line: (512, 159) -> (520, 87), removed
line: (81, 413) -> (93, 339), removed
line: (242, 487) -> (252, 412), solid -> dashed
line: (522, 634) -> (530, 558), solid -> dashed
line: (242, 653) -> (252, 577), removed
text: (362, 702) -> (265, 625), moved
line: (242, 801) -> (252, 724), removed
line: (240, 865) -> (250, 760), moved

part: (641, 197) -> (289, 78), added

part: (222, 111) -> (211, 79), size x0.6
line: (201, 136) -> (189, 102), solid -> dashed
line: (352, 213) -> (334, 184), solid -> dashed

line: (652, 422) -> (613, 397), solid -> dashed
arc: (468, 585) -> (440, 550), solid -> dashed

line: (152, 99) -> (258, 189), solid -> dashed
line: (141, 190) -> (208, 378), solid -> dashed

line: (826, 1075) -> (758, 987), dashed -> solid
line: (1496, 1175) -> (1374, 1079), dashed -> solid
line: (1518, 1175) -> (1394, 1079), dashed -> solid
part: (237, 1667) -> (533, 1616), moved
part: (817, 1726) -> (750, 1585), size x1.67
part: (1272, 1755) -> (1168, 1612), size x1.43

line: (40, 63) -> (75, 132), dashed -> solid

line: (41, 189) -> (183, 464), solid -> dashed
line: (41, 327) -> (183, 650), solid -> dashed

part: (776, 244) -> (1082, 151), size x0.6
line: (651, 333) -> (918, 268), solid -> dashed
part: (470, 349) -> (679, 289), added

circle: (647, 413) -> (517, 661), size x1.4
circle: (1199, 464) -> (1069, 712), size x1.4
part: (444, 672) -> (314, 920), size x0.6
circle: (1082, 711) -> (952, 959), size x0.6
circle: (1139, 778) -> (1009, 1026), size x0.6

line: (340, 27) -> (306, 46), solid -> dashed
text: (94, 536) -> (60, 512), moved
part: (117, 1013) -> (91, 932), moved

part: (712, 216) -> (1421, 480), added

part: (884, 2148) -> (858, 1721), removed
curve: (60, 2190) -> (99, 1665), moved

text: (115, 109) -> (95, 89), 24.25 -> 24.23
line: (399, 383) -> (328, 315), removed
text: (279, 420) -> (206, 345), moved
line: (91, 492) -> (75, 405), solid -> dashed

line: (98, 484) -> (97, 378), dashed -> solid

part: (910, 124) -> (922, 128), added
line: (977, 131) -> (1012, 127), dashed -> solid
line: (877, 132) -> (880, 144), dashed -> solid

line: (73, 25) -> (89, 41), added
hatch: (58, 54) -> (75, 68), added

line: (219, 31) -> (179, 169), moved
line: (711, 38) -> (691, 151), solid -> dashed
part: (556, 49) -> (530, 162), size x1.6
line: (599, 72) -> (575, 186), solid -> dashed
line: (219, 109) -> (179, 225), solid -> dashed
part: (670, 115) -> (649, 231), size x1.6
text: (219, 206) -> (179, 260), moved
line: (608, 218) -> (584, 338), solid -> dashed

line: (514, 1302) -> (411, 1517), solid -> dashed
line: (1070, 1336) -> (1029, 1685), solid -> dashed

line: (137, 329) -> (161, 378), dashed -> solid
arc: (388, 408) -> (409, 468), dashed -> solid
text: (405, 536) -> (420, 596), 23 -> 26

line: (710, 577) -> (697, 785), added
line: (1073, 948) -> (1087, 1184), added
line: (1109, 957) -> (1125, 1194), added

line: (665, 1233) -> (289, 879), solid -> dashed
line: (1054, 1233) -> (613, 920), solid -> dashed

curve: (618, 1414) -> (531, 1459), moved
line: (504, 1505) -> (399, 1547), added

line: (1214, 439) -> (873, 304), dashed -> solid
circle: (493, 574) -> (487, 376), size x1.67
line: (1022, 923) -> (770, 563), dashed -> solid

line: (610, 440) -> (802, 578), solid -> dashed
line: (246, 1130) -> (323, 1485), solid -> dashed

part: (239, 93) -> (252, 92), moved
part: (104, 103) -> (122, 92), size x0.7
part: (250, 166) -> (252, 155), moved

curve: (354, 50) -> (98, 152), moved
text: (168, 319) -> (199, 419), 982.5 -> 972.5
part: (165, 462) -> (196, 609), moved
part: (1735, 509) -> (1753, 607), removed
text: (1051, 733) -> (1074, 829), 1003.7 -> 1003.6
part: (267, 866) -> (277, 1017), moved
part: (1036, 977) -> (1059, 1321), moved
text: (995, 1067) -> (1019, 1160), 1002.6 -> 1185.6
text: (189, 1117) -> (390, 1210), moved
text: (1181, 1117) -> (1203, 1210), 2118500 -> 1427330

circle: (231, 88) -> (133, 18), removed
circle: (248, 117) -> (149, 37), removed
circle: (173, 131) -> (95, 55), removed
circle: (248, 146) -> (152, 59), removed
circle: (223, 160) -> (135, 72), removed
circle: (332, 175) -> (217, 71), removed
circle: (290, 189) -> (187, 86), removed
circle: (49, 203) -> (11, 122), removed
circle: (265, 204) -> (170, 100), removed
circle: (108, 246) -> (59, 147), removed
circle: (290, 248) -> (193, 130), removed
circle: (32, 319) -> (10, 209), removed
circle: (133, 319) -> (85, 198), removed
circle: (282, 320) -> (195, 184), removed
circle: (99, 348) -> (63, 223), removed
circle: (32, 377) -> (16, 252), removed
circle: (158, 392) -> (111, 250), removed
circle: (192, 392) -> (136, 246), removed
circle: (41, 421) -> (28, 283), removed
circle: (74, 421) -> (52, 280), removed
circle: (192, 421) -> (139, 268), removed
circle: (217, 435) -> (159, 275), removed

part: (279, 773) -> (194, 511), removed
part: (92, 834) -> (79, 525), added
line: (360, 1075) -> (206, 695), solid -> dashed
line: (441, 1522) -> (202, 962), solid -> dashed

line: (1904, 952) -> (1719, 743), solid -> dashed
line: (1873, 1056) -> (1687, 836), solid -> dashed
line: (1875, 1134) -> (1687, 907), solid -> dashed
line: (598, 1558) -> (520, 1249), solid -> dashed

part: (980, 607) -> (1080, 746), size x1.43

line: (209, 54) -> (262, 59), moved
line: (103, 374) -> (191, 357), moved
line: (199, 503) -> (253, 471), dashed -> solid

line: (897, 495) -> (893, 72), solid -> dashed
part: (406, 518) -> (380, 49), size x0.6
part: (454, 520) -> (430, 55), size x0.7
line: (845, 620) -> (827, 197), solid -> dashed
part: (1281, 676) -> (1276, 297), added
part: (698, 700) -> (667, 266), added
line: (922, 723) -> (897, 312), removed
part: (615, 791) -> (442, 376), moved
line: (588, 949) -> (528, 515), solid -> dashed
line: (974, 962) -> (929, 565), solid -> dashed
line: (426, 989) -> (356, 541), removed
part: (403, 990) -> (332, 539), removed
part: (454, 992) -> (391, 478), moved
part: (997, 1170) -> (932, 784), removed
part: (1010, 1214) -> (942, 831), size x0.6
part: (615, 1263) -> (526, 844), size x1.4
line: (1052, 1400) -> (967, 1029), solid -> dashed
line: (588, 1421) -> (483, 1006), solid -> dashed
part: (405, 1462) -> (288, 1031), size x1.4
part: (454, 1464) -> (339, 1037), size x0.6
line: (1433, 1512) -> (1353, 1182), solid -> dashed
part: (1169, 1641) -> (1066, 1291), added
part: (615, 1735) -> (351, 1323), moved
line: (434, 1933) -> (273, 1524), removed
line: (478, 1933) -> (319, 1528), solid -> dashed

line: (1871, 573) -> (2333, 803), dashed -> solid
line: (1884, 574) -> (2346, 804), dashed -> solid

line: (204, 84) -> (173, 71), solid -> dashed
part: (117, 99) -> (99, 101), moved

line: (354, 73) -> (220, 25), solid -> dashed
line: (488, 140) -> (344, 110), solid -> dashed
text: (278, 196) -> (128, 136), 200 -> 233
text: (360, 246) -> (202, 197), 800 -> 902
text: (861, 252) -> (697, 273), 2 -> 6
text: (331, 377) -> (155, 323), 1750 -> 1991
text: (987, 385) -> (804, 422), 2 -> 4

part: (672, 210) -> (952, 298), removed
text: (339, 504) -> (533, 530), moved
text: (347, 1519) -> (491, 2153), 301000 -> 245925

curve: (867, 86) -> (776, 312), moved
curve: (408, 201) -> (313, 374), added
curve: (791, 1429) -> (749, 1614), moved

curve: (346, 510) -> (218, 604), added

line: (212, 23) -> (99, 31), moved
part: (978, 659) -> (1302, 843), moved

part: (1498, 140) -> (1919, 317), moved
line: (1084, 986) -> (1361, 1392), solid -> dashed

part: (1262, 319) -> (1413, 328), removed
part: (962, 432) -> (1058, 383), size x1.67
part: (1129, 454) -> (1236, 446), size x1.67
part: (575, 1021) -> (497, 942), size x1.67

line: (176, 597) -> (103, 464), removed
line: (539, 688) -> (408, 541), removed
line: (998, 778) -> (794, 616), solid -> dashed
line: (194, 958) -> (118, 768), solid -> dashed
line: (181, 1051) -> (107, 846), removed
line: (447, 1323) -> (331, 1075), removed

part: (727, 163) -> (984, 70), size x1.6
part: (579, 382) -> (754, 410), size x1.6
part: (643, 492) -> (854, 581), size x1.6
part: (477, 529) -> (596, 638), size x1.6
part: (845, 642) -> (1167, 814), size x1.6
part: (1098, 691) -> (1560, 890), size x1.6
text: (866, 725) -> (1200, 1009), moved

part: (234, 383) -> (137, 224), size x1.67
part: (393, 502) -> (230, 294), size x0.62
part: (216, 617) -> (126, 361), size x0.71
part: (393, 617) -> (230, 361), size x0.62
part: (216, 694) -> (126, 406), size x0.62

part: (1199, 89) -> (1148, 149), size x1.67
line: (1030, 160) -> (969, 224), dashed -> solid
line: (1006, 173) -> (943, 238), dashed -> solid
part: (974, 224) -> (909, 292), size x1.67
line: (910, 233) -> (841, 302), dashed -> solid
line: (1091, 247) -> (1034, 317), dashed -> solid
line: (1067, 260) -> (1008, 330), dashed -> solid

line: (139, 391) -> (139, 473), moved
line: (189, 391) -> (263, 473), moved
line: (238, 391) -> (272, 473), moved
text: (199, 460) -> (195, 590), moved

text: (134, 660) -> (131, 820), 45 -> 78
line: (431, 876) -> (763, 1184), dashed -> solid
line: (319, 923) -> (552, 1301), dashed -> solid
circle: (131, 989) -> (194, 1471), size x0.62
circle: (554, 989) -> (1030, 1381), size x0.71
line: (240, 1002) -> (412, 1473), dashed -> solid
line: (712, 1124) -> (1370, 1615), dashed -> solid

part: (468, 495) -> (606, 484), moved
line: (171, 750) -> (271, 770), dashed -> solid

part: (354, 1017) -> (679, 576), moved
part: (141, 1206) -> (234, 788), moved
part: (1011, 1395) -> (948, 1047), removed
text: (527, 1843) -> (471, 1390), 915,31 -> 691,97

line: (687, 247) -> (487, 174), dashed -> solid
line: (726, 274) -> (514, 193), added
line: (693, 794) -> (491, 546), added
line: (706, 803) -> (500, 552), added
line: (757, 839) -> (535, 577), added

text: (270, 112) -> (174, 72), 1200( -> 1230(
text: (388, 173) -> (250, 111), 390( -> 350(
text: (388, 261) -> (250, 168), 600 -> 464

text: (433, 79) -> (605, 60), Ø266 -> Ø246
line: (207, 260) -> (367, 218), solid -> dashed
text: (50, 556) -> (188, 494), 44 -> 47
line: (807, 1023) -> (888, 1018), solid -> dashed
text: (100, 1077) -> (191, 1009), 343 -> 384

### Exercise details
Over the whole listing above, give the number of lines in which "curve" occurs, and no other words.

### Task result
7